Well, for the record, I'm 26 and categorized myself as libertarian about 2 years ago or so. I often think of what you're talking about as my friends marry off - if I have kids someday, what would I say to them about drugs, for example?
The consistent libertarian in me says that I would talk to them about "free choice", from the standpoint that I can't prevent them from doing something they're hell-bent on doing. I suppose I'll teach them the best I can with a strong emphasis on "family", so that they're less inclined to use drugs.
However, something tells me that if I actually had my own flesh and blood running around in this world, part of me might be given a degree more of peace by thinking in the dominant paradigm - that drugs are just a little less available because of our laws so my kid is a degree more safe.
I imagine you're laughing at me now, saying to yourself that I couldn't possibly know anything about having a kid until I actually have one. Perhaps......
Until that day comes, I can only speculate. To me, however, with what I know now, it makes sense that drugs are first a cultural problem that cannot be solved through legislation and that if I'm depending on the law to prevent my kid from using them, I shouldn't be a parent in the first place.
Sounds to me like you know a lot more about parenting, or at least who should be a parent, than a good many of those who post to FR.
Maybe that's it. Think you might have hit the nail on the head. A bunch of these people have had a son, daughter, brother, sister, go bad, and had messed up their lives. So rather than blame the loved one whose life went to ruin, or blame themselves, or their parents, etc., they blame society, and ultimately every perceived libertarian aspect of society.
Some of these people believe themselves unable to handle freedom, so they want to make sure you and I don't have any either.

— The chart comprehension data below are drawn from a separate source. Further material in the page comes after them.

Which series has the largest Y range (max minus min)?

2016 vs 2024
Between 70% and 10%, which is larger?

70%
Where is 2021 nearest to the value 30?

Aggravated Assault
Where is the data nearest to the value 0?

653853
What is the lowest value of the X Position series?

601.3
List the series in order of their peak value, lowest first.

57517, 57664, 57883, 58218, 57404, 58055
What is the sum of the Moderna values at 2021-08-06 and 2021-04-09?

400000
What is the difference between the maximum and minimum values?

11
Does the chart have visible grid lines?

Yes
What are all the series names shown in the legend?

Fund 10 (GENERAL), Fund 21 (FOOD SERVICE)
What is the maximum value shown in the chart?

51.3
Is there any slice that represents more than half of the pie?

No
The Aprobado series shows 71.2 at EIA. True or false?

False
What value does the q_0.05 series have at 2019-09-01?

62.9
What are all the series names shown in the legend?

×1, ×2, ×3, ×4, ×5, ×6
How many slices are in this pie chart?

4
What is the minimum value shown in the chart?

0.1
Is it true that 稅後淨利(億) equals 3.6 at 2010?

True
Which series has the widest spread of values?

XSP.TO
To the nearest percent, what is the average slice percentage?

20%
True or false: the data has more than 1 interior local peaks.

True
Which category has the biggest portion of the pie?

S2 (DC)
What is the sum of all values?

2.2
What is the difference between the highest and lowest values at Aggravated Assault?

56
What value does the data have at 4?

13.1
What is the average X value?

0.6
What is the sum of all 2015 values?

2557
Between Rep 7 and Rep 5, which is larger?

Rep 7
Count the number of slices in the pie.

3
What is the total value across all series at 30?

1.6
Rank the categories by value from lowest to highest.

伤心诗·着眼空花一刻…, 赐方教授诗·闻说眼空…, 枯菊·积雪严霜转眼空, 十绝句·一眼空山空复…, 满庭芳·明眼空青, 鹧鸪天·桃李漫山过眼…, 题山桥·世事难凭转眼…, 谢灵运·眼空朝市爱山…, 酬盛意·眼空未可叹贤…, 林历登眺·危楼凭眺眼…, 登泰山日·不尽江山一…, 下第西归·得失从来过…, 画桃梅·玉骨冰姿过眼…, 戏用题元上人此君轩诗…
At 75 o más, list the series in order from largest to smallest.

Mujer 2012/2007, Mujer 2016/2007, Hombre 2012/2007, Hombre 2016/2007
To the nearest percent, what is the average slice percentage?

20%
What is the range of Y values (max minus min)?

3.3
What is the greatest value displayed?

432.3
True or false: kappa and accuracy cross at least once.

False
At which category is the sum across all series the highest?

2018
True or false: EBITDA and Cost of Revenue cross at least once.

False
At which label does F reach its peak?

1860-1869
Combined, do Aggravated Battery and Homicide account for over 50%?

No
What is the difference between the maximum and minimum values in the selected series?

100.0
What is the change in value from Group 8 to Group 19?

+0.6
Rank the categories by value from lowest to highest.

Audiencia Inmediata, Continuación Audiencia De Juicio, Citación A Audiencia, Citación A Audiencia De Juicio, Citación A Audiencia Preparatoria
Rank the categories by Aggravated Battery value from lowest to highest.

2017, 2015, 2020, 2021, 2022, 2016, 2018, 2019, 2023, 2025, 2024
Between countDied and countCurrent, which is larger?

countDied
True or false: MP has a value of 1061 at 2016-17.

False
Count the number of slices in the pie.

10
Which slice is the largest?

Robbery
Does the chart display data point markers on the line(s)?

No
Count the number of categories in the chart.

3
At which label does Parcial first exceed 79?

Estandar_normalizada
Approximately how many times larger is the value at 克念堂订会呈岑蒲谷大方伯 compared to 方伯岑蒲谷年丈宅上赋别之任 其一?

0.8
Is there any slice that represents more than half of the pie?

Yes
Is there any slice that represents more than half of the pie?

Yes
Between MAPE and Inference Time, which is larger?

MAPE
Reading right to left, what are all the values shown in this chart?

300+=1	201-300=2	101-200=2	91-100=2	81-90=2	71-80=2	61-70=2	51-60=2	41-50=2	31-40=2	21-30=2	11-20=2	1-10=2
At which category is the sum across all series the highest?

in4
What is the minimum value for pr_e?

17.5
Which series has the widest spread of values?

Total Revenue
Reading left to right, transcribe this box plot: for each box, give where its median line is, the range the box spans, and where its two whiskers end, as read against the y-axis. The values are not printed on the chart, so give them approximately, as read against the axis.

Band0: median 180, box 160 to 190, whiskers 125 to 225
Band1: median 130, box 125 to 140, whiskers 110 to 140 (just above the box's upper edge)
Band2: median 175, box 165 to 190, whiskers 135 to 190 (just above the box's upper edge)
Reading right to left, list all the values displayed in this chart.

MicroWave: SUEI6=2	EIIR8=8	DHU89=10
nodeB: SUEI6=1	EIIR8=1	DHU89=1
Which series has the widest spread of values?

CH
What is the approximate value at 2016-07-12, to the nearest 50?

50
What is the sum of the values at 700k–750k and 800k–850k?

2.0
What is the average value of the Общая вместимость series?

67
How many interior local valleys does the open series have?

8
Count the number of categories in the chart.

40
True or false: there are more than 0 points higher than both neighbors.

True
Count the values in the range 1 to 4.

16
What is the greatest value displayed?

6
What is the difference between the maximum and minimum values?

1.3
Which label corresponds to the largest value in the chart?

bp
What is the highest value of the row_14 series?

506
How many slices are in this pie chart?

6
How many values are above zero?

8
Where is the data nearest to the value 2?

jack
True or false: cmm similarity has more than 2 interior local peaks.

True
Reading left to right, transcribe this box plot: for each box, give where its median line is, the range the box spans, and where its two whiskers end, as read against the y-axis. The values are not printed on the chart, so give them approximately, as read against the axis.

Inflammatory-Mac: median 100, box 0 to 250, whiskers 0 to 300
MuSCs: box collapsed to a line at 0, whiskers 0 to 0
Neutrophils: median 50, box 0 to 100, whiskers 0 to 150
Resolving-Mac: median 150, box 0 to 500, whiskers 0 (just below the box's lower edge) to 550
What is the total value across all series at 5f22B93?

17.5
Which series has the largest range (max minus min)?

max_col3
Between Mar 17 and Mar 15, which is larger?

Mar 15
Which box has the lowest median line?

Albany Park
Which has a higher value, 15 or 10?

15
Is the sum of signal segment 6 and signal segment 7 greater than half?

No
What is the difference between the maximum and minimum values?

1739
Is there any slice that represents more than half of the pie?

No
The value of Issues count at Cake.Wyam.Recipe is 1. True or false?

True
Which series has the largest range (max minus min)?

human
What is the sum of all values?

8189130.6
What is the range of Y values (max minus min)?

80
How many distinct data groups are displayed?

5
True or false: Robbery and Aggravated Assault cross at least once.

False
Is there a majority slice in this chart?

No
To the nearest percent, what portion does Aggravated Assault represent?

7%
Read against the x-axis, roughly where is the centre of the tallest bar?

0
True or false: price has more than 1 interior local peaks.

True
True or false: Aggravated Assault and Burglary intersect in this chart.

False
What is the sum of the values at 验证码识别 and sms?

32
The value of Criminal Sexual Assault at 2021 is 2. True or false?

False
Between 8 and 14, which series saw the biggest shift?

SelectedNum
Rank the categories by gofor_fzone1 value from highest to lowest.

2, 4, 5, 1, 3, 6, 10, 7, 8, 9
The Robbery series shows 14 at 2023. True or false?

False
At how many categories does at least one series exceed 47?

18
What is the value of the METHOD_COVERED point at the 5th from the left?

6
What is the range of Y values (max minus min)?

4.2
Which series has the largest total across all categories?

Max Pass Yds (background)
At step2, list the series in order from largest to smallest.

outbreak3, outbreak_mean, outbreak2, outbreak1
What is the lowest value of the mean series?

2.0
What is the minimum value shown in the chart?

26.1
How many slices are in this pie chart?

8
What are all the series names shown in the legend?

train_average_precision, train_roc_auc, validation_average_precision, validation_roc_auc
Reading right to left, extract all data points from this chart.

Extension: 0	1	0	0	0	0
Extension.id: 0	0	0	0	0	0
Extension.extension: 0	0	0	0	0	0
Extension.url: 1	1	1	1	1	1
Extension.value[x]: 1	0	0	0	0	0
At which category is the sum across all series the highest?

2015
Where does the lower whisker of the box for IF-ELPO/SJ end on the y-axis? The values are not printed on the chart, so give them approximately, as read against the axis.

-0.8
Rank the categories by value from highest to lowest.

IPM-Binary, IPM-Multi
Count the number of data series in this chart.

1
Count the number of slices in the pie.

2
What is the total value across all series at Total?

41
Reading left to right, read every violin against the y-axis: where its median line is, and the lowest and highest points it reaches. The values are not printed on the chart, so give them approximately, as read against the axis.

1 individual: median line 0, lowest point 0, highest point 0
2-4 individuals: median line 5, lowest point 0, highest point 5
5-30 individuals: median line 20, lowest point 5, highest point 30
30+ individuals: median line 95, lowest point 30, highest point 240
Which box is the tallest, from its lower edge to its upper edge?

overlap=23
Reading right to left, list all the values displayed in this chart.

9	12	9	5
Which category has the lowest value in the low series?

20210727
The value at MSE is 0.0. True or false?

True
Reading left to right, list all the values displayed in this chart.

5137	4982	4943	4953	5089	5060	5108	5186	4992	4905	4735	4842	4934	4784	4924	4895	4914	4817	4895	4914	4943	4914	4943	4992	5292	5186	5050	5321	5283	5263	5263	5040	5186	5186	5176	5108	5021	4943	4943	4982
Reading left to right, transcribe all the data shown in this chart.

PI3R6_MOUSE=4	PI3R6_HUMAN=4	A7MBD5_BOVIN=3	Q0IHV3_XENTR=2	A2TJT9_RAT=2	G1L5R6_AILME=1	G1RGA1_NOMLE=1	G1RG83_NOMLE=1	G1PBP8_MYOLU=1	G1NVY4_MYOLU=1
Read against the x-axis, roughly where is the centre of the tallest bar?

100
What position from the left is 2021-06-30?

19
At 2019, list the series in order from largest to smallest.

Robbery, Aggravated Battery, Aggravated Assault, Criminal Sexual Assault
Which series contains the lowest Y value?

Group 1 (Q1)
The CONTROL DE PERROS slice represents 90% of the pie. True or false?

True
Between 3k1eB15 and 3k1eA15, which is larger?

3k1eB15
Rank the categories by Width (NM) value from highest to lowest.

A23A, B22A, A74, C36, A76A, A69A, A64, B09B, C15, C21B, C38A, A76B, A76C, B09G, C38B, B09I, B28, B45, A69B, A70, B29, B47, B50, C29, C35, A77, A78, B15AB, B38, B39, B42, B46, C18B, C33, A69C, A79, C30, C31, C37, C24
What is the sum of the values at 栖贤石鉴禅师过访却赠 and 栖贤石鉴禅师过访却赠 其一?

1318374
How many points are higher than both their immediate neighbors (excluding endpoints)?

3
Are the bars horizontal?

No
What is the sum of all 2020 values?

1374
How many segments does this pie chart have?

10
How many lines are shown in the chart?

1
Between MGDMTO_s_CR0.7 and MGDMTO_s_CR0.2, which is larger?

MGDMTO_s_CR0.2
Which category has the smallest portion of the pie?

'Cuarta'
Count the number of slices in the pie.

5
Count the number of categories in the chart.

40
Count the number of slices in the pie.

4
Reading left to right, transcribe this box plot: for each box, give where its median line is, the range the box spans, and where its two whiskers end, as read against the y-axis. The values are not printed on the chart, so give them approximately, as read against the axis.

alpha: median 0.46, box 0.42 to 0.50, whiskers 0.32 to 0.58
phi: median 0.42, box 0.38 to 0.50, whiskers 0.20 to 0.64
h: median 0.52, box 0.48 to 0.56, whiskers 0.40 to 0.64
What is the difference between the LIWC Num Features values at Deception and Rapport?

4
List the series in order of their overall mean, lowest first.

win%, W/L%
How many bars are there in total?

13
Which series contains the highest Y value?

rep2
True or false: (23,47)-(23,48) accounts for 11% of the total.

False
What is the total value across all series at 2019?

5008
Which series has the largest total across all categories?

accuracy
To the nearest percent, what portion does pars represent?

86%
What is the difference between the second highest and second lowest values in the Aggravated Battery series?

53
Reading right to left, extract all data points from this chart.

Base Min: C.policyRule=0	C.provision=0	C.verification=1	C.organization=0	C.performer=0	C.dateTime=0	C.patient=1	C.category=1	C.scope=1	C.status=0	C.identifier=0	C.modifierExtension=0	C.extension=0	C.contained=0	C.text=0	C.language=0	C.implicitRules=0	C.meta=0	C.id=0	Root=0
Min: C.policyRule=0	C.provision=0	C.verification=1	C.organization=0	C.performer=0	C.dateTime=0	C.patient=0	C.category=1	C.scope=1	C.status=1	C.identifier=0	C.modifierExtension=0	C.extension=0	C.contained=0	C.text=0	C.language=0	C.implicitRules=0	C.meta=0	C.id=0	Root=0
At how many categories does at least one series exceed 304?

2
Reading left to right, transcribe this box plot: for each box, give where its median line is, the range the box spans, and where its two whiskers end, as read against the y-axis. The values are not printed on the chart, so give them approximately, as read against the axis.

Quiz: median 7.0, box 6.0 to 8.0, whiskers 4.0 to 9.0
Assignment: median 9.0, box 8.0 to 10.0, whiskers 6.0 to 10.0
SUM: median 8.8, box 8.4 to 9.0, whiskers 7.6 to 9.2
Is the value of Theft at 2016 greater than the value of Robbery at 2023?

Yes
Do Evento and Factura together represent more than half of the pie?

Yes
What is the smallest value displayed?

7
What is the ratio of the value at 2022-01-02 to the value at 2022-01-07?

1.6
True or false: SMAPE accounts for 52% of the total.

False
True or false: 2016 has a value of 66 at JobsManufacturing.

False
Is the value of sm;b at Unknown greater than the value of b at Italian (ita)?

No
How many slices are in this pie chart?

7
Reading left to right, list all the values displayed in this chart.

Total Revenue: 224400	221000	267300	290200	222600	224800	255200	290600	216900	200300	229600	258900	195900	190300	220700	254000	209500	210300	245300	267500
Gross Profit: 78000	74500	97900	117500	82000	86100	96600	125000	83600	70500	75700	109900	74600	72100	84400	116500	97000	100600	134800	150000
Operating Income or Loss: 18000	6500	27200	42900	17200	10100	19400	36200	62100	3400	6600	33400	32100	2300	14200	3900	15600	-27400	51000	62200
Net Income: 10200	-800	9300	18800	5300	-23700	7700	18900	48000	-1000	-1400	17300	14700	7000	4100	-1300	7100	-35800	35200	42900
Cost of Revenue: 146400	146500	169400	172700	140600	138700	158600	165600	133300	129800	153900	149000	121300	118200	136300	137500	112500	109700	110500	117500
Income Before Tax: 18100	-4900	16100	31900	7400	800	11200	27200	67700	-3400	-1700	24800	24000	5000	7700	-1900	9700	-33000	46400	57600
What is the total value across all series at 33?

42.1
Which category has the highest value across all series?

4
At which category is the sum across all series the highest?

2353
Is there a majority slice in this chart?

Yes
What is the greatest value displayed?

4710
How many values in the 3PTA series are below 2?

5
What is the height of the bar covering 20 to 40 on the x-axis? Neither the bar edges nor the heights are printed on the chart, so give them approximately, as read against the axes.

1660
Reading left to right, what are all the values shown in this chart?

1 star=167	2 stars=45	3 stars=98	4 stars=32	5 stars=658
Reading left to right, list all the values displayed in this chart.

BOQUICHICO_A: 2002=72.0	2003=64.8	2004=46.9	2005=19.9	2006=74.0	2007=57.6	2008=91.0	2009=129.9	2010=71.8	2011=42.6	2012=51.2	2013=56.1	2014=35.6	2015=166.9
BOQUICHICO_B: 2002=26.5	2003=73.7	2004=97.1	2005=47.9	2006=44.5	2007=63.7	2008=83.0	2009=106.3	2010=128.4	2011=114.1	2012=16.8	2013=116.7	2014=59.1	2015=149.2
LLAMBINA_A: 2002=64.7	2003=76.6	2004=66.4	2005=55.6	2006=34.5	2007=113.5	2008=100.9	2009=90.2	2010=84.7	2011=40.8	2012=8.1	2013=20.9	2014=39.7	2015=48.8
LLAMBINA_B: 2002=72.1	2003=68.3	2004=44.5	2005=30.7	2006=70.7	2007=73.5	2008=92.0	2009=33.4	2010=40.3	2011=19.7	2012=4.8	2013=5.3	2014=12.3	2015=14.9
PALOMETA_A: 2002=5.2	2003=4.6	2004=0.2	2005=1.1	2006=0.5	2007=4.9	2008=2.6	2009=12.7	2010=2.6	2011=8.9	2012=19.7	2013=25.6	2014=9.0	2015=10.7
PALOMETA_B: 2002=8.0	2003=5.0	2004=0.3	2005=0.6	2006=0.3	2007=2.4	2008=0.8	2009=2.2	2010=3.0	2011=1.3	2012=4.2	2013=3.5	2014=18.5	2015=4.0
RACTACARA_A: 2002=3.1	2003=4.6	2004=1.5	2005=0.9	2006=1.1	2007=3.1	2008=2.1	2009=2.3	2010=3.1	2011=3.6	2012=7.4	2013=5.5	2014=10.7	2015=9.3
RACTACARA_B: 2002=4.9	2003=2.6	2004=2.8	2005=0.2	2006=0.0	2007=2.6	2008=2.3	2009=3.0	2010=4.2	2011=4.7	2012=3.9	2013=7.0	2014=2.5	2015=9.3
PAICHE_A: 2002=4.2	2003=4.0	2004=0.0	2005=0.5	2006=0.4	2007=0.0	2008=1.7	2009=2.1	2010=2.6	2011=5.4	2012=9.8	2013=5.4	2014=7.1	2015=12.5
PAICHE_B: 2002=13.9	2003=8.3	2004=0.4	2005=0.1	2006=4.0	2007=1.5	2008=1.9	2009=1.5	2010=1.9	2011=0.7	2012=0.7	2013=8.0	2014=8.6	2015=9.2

Actually, I'm not laughing at all-- I'm delighted to hear the thoughts of someone looking ahead in their life and planning as well as one can how to deal with potential problems. The way I see it, libertarianism is a perfectly rational philosophy, which would work perfectly if man were a perfectly rational animal-- but of course, he isn't. The aspect of it that most appealed to me when I was younger was the emphasis on freedom, making one's own judgments, and self-reliance. Like many young people today, my attitude was, "It's my life, and if I am hurting myself (which I never thought I was), well, that's my right." The same argument can be carried to an extreme and used to justify suicide. The biggest problem with that attitude, which many of us completely deride and discard until we become parents (or contemplate doing so) is that none of us was raised in the wilds by wolves. Many, many people-- parents, other family members, youth group leaders, dedicated teachers, and friends make enormous investments of time, energy and love in all of us. Without those investments, although we are loathe to admit it, most of us would be nothing. If you want a graphic and thought-provoking demonstration of how we are inextricably tied to one another, just attend the funeral of a young person, especially one who died by their own hand.
Libertarianism also seems to me to provide nothing to tide one over when rationality fails, and we face the occasional emotional pits of life. Viktor E. Frankl writes movingly of what really sustains us in his book "Man's Search for Meaning", which draws extensively on his experience in a Nazi concentration camp. Frankl found that those who survived lived for something larger than themselves-- whether for God, or for a family member, or for a passion for music, or science or some other intellectual endeavor. The self simply wasn't enough to sustain them-- they had to believe that there was something larger and more valuable than themselves that they needed to serve. In my own, much lesser trial with borderline depression, I can say that I believe Frankl is right.
No man is an island entire of itself; every man is a piece of the Continent, a part of the main.... Any mans death diminishes me because I am involved in Mankind; and therefore never send to know for whom the bell tolls; it tolls for thee.